Bilgi toplumunda toplumsal gelişme ve gelişmenin dört önemli unsuru vardır: Bunlar ekonomik alan, sosyal alan, politik alan ve kültürel alandır. Bunlar zaman gecikmeleriyle gerçekleşmektedir. Zira değişim esneklikleri farklıdır. Ekonomik alan teknolojik gelişmelerin ilk yansıdığı ve kullanıldığı alandır. Ekonomik alanın genişlemesi ile yeni bir alan ortaya çıkar ve sosyal alan oluşur. Örneğin bilgisayar mühendisliği bu şekilde ortaya çıkmıştır.

Sosyal alanda ortaya çıkan yeni meslekler sosyal tabakaların örgütlenmesini ve politik mücadelesini başlatmıştır.
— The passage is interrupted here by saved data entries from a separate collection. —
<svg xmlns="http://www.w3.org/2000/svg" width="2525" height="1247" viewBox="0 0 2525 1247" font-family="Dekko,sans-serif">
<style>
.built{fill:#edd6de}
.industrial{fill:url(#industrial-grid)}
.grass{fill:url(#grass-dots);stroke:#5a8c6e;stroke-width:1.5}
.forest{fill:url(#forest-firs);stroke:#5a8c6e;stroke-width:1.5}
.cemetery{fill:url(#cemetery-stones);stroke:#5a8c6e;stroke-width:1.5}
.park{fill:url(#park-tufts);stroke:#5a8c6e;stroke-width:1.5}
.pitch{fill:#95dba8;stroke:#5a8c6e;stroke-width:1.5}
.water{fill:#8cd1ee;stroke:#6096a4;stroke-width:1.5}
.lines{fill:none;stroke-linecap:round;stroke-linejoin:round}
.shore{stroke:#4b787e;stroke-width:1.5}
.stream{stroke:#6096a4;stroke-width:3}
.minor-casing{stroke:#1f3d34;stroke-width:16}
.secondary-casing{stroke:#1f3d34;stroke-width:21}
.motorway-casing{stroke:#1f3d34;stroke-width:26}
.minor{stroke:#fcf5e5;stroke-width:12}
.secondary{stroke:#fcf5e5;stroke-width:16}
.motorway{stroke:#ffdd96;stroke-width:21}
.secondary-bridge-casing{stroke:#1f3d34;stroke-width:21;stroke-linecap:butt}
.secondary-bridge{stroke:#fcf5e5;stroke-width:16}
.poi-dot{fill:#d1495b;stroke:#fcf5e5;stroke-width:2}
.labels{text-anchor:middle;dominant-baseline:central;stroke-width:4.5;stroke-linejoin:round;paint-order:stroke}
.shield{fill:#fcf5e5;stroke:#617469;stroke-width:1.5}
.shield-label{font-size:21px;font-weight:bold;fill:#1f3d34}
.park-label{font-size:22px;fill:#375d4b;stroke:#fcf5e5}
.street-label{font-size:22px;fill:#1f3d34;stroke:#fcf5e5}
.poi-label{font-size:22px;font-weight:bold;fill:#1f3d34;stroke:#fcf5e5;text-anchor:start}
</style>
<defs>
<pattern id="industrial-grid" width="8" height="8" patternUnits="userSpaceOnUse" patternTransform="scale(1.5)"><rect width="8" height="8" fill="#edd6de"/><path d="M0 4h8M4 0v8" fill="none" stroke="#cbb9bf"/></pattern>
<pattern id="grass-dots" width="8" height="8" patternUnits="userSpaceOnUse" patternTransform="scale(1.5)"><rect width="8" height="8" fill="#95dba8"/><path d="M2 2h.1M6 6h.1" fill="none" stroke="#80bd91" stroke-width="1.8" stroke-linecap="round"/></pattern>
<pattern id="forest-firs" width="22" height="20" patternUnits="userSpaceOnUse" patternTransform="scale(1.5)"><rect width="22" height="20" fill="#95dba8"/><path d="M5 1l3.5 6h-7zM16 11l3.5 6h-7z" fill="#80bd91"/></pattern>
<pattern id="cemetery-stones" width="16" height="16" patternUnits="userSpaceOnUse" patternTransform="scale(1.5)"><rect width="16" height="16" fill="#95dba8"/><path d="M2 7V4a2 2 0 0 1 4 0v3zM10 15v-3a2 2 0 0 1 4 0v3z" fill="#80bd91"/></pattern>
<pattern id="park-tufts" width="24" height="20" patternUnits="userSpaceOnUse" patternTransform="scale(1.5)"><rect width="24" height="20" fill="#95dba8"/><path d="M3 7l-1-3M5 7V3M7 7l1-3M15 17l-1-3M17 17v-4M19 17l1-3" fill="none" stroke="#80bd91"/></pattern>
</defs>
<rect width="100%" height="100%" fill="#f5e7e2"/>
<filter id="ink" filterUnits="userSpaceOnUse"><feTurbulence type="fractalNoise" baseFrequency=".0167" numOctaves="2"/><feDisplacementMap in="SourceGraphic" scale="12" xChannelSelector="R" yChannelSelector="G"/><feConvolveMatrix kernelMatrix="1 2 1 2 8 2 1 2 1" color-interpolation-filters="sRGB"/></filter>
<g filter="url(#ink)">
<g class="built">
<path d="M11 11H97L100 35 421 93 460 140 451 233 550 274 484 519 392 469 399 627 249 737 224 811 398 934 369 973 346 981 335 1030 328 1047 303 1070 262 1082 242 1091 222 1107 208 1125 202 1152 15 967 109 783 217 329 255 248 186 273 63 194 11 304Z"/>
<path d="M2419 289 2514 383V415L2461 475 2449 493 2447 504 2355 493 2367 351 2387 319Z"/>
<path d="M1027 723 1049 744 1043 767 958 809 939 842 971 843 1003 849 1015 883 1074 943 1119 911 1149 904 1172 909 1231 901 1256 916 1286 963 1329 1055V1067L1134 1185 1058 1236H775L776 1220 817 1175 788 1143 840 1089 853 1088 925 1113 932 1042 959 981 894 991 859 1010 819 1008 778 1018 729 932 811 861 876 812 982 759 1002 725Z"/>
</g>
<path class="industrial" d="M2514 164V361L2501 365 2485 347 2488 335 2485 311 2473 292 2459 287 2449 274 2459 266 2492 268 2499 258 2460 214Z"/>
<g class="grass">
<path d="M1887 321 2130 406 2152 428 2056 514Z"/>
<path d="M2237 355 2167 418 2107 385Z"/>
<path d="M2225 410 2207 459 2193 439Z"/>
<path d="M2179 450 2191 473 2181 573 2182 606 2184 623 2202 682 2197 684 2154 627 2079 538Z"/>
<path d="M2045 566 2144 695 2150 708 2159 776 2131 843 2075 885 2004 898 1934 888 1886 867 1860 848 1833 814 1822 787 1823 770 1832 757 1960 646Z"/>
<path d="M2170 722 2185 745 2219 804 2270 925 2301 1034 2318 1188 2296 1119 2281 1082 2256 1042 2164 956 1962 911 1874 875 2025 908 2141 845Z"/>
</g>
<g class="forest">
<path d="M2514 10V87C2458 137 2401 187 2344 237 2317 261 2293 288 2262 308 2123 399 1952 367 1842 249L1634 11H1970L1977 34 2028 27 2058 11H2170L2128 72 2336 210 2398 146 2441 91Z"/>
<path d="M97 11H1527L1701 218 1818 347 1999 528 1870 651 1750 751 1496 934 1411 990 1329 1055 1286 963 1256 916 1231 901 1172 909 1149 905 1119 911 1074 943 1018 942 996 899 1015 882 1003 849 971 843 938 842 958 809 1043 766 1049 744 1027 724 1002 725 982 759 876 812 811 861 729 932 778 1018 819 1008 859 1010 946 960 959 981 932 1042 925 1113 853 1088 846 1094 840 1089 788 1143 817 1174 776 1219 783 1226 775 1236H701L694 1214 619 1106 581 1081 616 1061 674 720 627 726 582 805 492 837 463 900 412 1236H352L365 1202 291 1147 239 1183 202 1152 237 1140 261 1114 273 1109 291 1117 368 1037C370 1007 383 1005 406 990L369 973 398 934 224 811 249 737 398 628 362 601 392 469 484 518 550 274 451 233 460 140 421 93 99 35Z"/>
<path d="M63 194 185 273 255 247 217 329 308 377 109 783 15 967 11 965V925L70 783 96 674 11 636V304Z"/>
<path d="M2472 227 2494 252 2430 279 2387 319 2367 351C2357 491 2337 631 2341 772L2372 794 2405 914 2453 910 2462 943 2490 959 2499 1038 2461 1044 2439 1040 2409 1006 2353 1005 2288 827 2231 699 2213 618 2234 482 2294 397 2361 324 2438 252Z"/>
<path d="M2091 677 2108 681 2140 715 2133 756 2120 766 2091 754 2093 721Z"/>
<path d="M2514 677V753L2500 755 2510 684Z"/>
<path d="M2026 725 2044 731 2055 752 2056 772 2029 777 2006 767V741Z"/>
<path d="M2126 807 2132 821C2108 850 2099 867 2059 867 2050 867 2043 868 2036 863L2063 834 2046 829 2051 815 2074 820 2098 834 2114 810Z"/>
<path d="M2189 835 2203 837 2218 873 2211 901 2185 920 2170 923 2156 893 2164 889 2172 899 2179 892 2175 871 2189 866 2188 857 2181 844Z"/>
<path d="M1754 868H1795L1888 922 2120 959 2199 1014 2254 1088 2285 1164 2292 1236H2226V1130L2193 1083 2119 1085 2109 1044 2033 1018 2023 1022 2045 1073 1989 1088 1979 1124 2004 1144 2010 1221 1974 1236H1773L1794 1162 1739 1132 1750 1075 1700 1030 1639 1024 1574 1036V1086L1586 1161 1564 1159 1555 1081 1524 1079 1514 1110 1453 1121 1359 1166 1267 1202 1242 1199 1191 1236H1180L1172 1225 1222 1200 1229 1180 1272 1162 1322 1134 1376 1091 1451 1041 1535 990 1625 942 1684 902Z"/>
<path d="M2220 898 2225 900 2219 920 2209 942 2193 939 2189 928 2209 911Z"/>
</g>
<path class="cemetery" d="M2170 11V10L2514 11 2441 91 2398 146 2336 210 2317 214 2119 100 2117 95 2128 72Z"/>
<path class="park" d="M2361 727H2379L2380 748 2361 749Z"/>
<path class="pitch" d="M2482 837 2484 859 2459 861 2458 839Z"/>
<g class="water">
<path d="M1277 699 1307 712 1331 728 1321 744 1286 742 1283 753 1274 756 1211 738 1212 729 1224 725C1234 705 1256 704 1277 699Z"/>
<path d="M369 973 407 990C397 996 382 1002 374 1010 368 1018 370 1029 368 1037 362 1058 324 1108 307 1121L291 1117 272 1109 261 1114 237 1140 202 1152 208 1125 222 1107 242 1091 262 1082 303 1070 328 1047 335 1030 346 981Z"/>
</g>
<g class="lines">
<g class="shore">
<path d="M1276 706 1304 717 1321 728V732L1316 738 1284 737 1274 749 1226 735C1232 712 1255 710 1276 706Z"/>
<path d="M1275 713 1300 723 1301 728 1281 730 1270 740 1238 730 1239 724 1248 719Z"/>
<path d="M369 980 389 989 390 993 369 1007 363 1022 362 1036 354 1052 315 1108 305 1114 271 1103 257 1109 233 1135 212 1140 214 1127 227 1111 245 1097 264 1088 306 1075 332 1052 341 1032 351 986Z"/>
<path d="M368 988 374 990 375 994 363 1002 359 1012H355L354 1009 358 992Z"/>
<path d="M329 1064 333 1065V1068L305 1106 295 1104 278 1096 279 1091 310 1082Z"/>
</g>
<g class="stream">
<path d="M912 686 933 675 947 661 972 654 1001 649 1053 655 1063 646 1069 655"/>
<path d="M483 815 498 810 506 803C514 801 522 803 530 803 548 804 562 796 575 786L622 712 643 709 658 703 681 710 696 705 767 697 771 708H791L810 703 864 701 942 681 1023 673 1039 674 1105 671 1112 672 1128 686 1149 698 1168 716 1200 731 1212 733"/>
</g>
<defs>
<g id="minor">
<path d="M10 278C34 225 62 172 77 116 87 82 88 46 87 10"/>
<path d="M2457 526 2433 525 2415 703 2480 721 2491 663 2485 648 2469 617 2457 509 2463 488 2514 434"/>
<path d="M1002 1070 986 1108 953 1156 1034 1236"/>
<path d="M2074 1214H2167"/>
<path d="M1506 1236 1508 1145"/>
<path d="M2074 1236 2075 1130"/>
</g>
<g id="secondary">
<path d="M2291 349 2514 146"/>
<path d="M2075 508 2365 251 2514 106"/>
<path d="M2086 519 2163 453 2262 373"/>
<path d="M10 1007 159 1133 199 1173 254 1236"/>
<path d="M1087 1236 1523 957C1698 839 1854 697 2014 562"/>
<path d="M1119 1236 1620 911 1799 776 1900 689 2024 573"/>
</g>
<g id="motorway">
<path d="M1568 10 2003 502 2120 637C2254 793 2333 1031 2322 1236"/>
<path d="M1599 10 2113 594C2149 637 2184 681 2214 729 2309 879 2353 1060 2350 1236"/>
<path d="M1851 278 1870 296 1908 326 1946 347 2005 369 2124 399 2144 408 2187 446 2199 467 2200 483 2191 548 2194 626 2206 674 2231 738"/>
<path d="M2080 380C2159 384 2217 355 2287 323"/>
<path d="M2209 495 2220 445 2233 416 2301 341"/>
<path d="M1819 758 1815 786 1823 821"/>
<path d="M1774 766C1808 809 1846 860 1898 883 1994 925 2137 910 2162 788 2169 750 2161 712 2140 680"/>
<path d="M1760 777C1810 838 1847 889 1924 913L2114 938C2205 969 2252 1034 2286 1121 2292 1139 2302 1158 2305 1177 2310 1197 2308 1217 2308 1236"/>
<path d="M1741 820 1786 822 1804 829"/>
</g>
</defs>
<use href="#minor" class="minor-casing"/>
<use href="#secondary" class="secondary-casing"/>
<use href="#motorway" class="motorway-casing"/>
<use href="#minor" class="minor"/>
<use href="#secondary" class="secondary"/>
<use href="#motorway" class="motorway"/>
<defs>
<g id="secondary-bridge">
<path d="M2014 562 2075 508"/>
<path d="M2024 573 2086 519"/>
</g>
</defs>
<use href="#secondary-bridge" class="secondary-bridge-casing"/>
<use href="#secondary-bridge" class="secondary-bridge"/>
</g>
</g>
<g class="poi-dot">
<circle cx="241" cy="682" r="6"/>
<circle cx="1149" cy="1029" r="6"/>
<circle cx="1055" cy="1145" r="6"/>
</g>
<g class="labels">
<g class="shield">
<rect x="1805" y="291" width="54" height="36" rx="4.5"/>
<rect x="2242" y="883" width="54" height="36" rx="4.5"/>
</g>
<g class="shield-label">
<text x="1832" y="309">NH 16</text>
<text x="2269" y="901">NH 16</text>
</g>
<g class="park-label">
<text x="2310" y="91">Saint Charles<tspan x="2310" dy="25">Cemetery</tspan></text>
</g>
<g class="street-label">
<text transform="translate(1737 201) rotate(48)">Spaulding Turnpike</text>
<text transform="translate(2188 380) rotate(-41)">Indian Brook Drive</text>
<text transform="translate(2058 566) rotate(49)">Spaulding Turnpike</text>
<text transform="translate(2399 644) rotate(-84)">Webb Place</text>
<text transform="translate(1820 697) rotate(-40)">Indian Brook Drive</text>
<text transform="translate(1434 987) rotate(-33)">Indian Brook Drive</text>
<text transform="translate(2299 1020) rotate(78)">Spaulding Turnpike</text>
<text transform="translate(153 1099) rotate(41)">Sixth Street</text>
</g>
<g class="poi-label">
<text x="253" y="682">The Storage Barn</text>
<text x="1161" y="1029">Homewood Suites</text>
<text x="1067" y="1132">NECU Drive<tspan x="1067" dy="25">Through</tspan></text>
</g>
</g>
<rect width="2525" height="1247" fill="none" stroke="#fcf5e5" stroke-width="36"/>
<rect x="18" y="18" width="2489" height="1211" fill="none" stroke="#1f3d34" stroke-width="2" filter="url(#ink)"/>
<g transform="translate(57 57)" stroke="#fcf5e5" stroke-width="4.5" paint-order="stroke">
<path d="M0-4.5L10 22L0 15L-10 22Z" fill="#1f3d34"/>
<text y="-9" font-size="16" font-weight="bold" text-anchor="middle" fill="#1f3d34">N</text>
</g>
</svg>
Böylece sosyal alandan sonra politik alan oluşmuştur. Bu alanda hak aramak için sendikalaşmalar, parti gibi örgütlenmeler olmuştur. Tüm bu alanlardan sonra bu sürece en geç katılan kültürel alan olmuştur. Zira kültür atalardan kaldığı için bunların korunması öndedir. Bu nedenle etkilenmesi biraz daha geç olacaktır.

Sanayi toplumunda ön planda olan maddi ürünler yerine bilgi toplumunda bilgi üretimi önem kazanacaktır. Buna “Bilişimsel bilgi” de denir. Bilgi toplumunun bilişimsel bilgisi bilgi teknolojileri içinde geleceğe yönelik işlenmiş bilgidir. Bilişimsel bilgi hem bilgi toplumundaki üretim sürecinin hem de tüketim sürecinin en önemli girdisi olacaktır. Böylece emek, sermaye ve doğal kaynak şeklindeki diğer üretim faktörlerini önemli ölçüde ikame etmektedir.

Bilgi toplumunda bilgi ve iletişim teknolojisinin yarattığı ortam içindeki ekonomik faaliyet küreselleşme eğilimine girmiştir. Küreselleşme sürecinde girdilerin temini ve çıktıların pazarlanması için piyasalar artık dünya çapında düşünülmektedir.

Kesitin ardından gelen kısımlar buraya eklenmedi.